Yes, to refer to the novel coronavirus as the "Chinese virus" is racist, inappropriate and irresponsible; and yes, it antagonizes the Chinese people who are still mourning their lost loved ones; and yes, we condemn such linkage.
But despite the repeated "blunder" by U.S. President Donald Trump in his tweets and at press conferences, we should also note that the deliberate reference is merely a public relations stunt to invoke confidence amid the sharpest stock market plunge in a century, put the responsibility for containing the virus in the country elsewhere, and secure a second term in the Oval Office.
Put yourself in his shoes: Trump was en route to re-election this year, there were no real challengers coming from the Democratic Party; unemployment was at a record low; the stock market was at a record high; he signed the phase-one deal with China, putting the two-year-old trade war on hold.
Everything looked great, until the coronavirus crisis broke out.
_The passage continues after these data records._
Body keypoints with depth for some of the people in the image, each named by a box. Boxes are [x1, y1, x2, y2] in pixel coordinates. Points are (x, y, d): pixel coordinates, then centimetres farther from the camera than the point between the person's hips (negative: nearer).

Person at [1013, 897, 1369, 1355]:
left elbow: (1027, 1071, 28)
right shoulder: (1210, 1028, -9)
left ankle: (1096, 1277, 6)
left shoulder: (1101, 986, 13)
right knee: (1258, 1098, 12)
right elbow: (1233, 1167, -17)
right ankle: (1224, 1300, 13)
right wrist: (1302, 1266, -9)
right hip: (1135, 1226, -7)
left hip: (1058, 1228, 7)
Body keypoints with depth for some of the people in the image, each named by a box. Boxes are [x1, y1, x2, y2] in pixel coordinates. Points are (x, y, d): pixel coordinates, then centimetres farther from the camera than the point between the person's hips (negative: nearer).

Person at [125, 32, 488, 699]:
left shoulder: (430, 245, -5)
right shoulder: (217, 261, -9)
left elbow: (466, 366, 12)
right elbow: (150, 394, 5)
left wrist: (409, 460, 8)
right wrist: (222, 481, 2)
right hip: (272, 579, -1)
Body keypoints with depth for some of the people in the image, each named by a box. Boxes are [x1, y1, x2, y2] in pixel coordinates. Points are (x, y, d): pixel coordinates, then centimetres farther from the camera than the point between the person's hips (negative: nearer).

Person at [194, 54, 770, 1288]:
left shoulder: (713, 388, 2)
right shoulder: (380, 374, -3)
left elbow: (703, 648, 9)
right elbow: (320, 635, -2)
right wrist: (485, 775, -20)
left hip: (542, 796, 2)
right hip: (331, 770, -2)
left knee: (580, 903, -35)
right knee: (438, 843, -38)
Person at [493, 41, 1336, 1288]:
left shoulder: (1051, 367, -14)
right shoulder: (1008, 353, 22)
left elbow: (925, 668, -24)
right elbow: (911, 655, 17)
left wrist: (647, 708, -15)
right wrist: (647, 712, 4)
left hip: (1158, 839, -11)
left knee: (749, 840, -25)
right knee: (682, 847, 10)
As his words confirm, the situation calls for desperate measures. The best strategy is to blame a "foreign virus," which might possibly unite people amid the shattered stock market, shift people's attention away from alleged insider trading scandals by some top U.S. officials, and put the blame for his ineptitude in preventing and controlling the outbreak in a faraway land.
Evidently, Trump's change of heart—using "Chinese virus" instead of coronavirus—is not intentionally meant to attack China, although it does. But let's face it, right now, China is the least of Trump's worries compared to a likely economic recession, the spread of the virus and a failure to secure a second term. Unfortunately, it seems that China has become part of his collateral damage.
But back in February, the president was singing a different tune. He recognized China's efforts in combating the virus and wished China success in dealing with the epidemic. It came at a time when the so-called "free press" in the West was quickly cashing in on China's misery by producing fake narratives against it.
Currently, the U.S. is deeply mired in the coronavirus outbreak and people are panicking because there seems to be no real action but only words coming from the White House, as financial aid and test kits are still in short supply. It falls on the president to forge solidarity and unity against this common enemy. It's high time we set aside our differences and biased views and tackle the greatest challenge facing the world today.
But for now, let's just assume that Trump has a very small vocabulary—a fourth-grade level as some people in the U.S. claim—and realize that the word coronavirus is simply too hard for him to pronounce.